Regarding the assessment that we undertook, we examined the plans, targets, policy tools and initiatives for the transport sector in each draft NECP. As the chart below shows, we found that only Finland and Italy submitted a draft NECP with a clear and coherent transport plan where all renewable technologies are considered. A handful of countries (CZ, FR, GR, HU, SI) apply a comprehensive approach to renewable energy technologies in transport, furthermore, Spain’s transport decarbonisation pathway could be considered clear.
The cost of transport decarbonisation is key, yet it is only discussed in two NECPs in any meaningful way. The carbon abatement cost of transport decarbonisation is the ultimate metric to gauge if a policy is cost effective or not. No draft NECPs contains a carbon abatement cost calculation or a ranking based on costs of the transport decarbonisation options. It is that an ambitious policy whose cost is unknown (or hidden) will lose public support when the costs become known and real. Furthermore, it is unlikely that citizens of one country will continue to support a set of policy measures costing two or three times as much per ton of carbon abated than in a neighbouring country with more cost-effective policies while achieving the same climate outcomes.
Logic, and history, show that when climate plans are derailed by public protest, the beneficiary is fossil fuel. The most effective way to preserve oil’s status quo is to have climate policies that result in a public backlash. Therefore, only robust, ambitious and cost-effective final NECPs stand a chance to reign in fossil fuel dominance.

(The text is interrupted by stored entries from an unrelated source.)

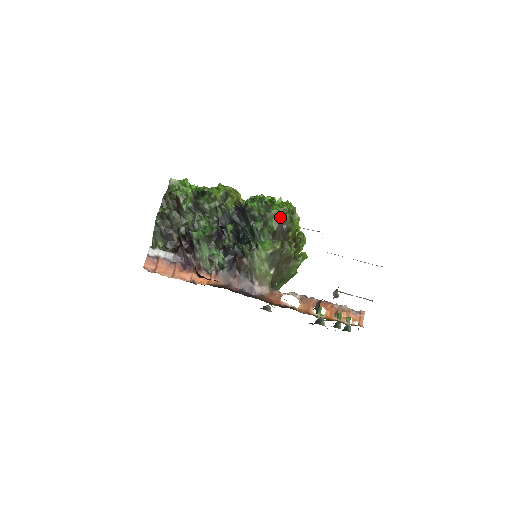
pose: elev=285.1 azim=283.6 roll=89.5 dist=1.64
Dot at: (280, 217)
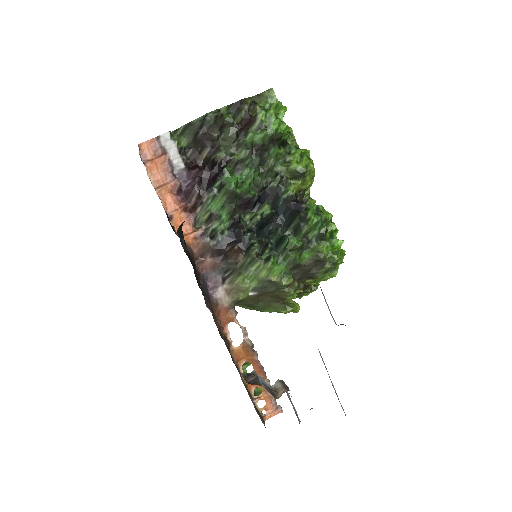
Dot at: (321, 259)
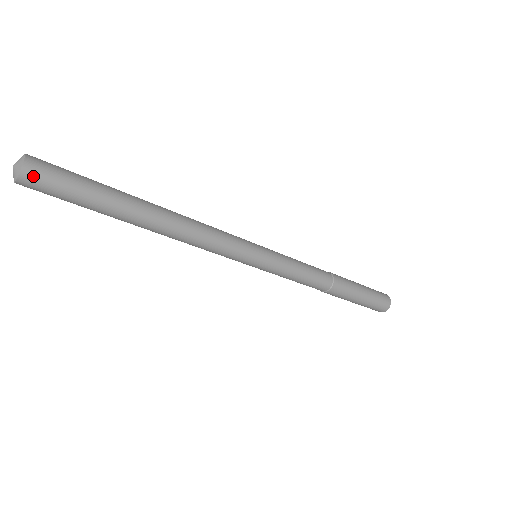
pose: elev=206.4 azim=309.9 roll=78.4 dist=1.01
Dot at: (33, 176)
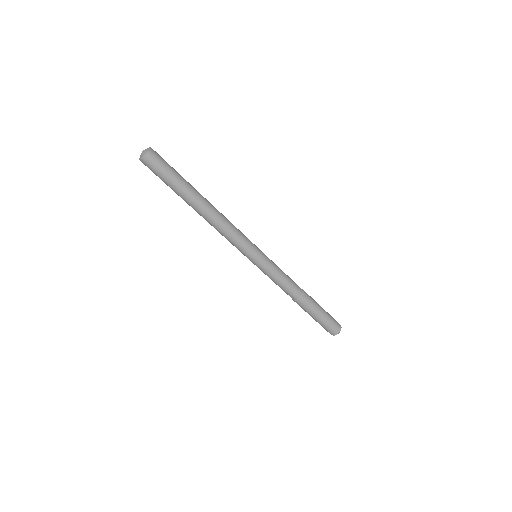
Dot at: (151, 159)
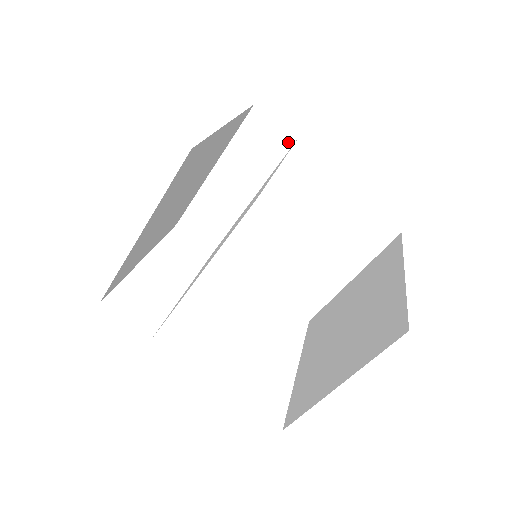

Public consultations play a key role in developing well-thought-out plans. Less than half of Member States held a public consultation for the draft NECPs. For the final NECPs EU regulation prescribes that public consultation must be carried out.

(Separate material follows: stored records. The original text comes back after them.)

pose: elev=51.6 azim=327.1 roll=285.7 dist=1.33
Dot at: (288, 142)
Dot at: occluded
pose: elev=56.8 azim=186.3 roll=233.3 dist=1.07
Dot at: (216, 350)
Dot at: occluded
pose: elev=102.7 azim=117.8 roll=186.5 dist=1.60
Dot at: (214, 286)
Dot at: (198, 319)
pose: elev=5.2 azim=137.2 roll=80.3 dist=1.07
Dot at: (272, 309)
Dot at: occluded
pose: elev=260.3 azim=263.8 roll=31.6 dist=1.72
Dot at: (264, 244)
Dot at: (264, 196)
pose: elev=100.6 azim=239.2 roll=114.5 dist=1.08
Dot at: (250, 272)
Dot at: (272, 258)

Based on the available literature, we calculated a transport sector carbon abatement cost under each NECP. The aim of the estimation was to indicate the rough magnitude of how much it would cost to abate 1 ton of carbon emission from transport. The figures are not intended to be definitive. It is the task of each Member State and the European Commission to come up with more precise calculations.
Our results show a transport carbon abatement cost of more than €500 on average in the EU under the NECPs, and there is a wide variation across countries. Compared to other sectors, transport decarbonisation is nowhere cheap, it is difficult to find technologies that cost less than a hundred Euros a ton, commonplace in other sectors. The chart below shows that in terms of cost of decarbonisation a lot depends on the choice of transport pathways and technologies.2 A given Euro will deliver substantially more carbon reduction in countries with well thought through transport policies.
It is important to note that in its communication3, the European Commission did not raise any significant objections or recommend any structural changes to any NECP as in general its major comment was a call to increase the ambition. This per se leads to the conclusion that the Commission has in fact approved the part regarding the transport policies of the draft NECPs. Our assessment shows that major revisions are needed if the final NECPs are to stand a decent chance of bringing about cost-effective transport decarbonisation before 2030.
In conclusion, most draft NECPs do not present a robust transport decarbonisation pathway between 2020 and 2030. The draft plans appear to be insufficiently clear and coherent to be aggregated at EU level into a meaningful evaluation of whether the EU will meet its Paris Agreement obligations.